- GIVEN PROBLEM: Reproduce word for word the lines of the records from the line containing "class: Magnoliopsida" through the end of the records, both included.

- DATA LISTING:

──────────────────────────────

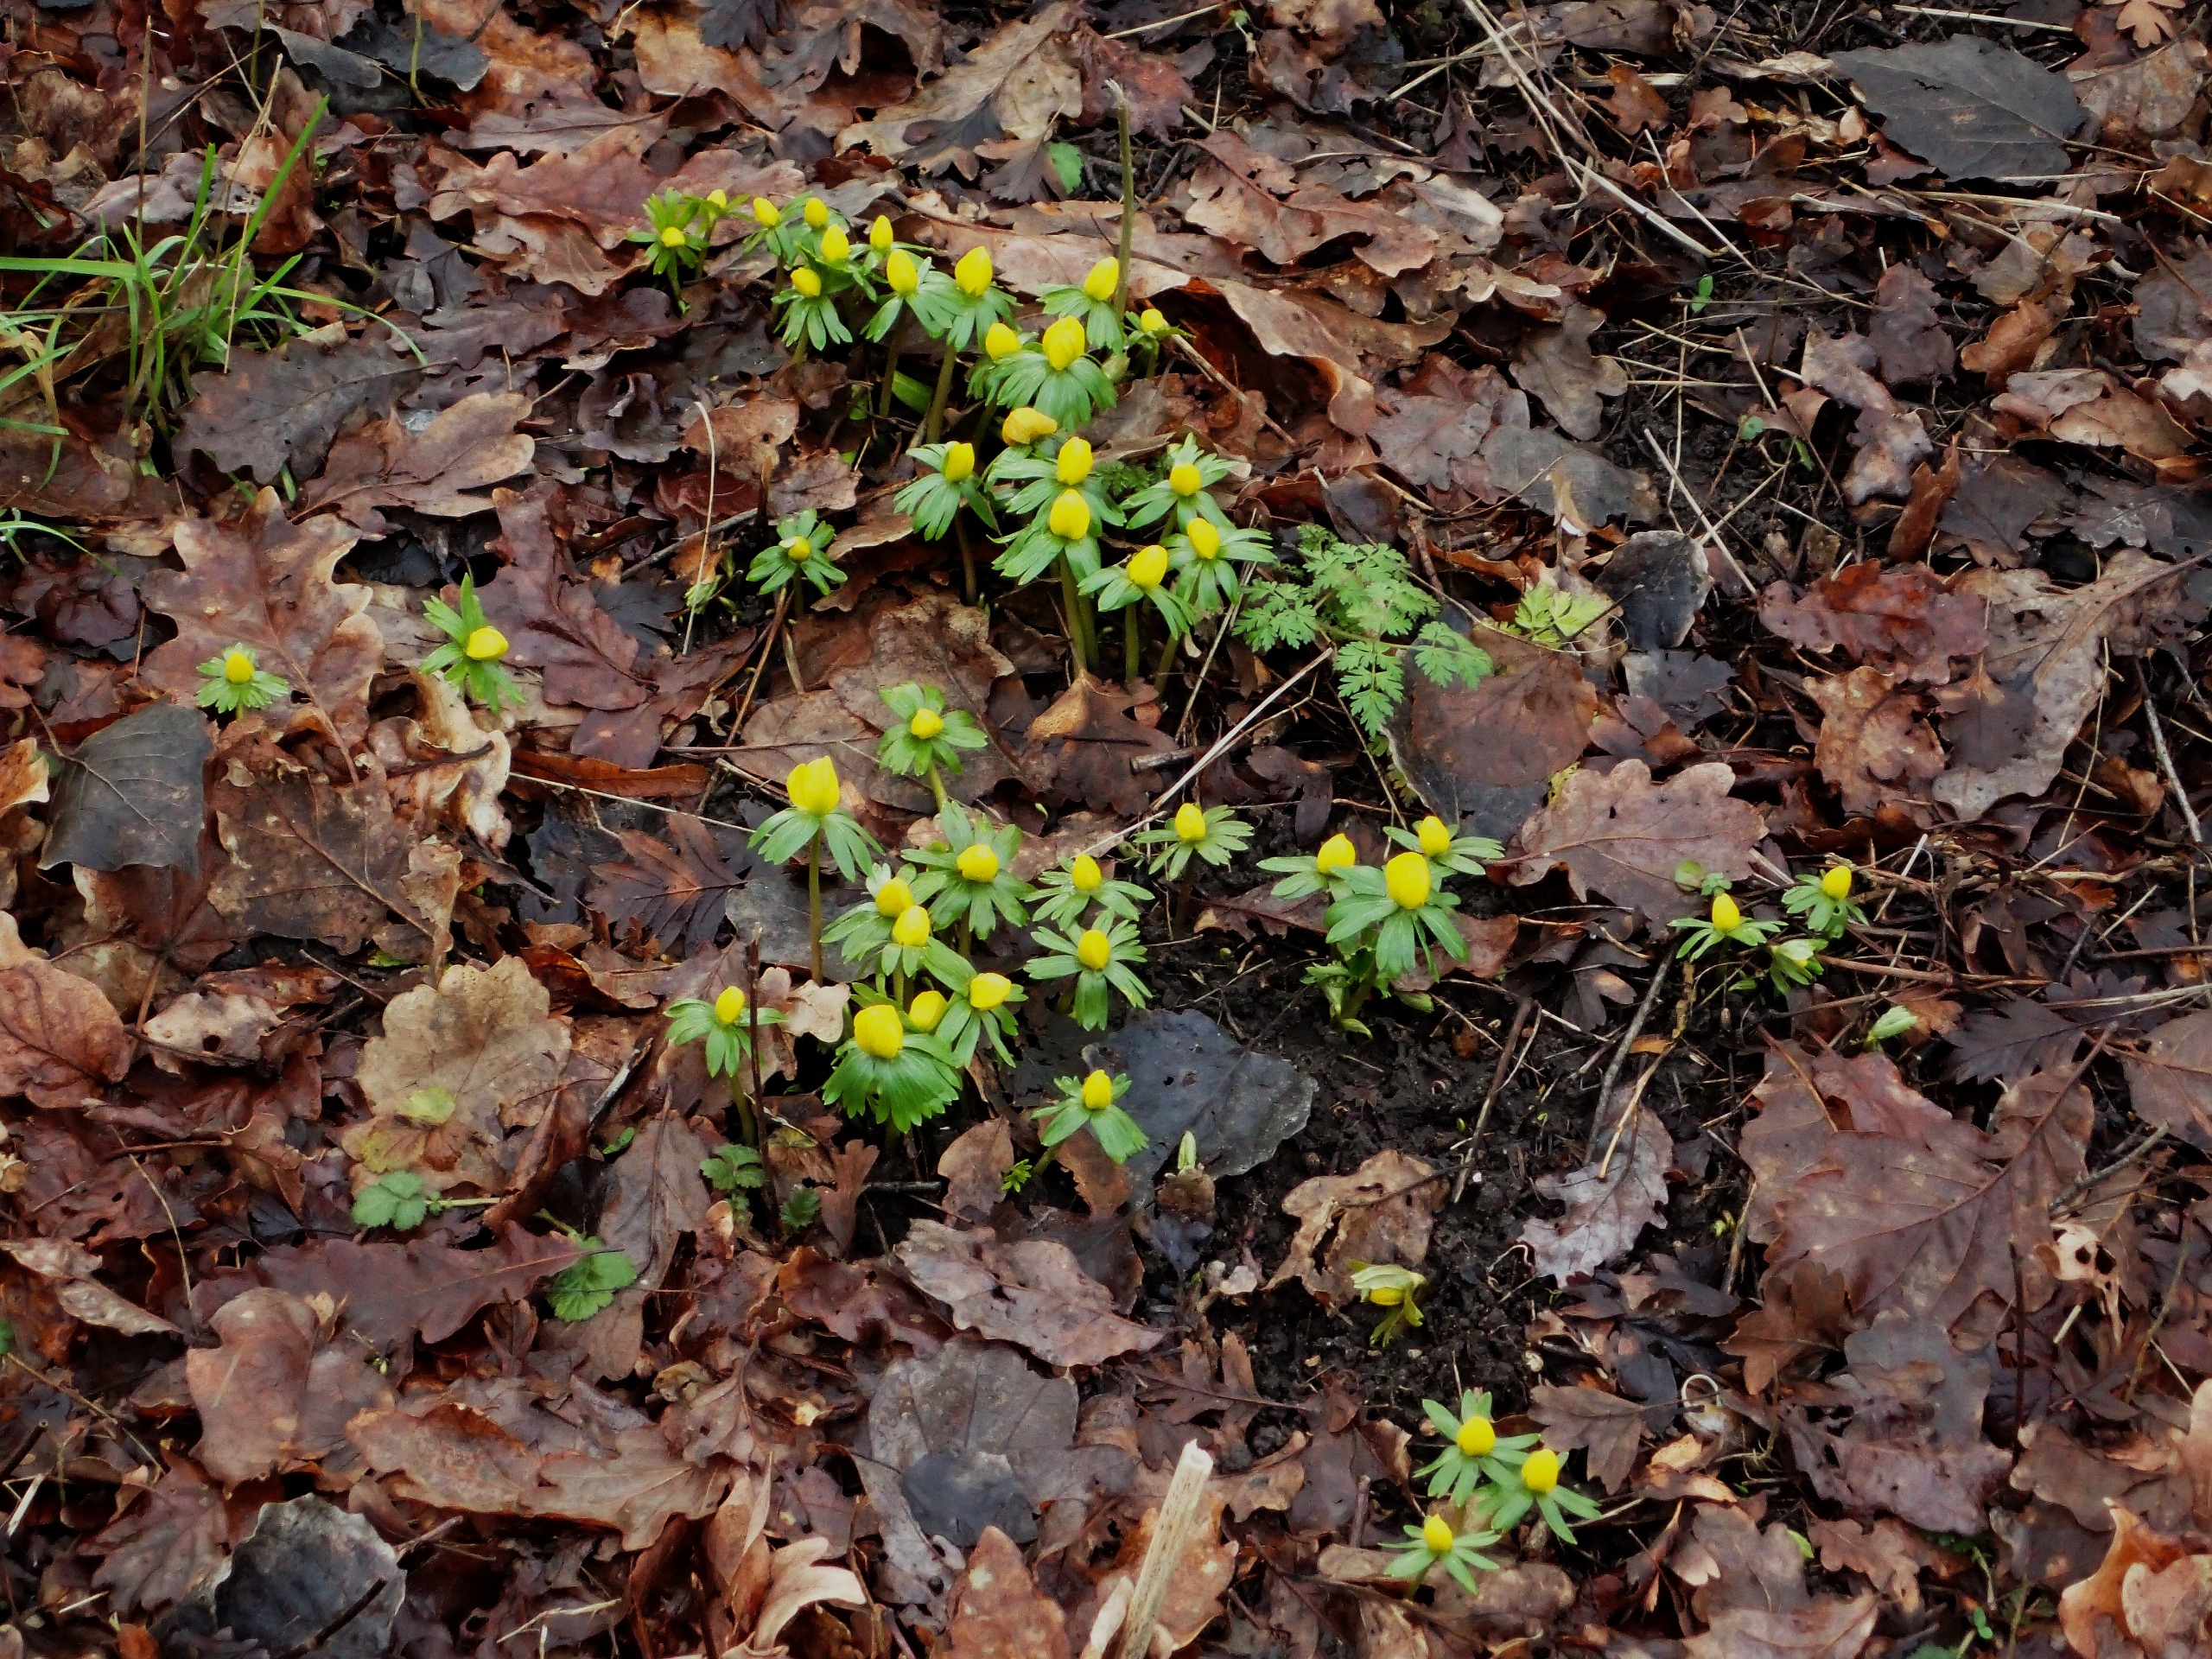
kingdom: Plantae
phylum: Tracheophyta
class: Magnoliopsida
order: Ranunculales
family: Ranunculaceae
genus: Eranthis
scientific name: Eranthis hyemalis
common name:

──────────────────────────────

- COMPLETED EXERCISE:
class: Magnoliopsida
order: Ranunculales
family: Ranunculaceae
genus: Eranthis
scientific name: Eranthis hyemalis
common name:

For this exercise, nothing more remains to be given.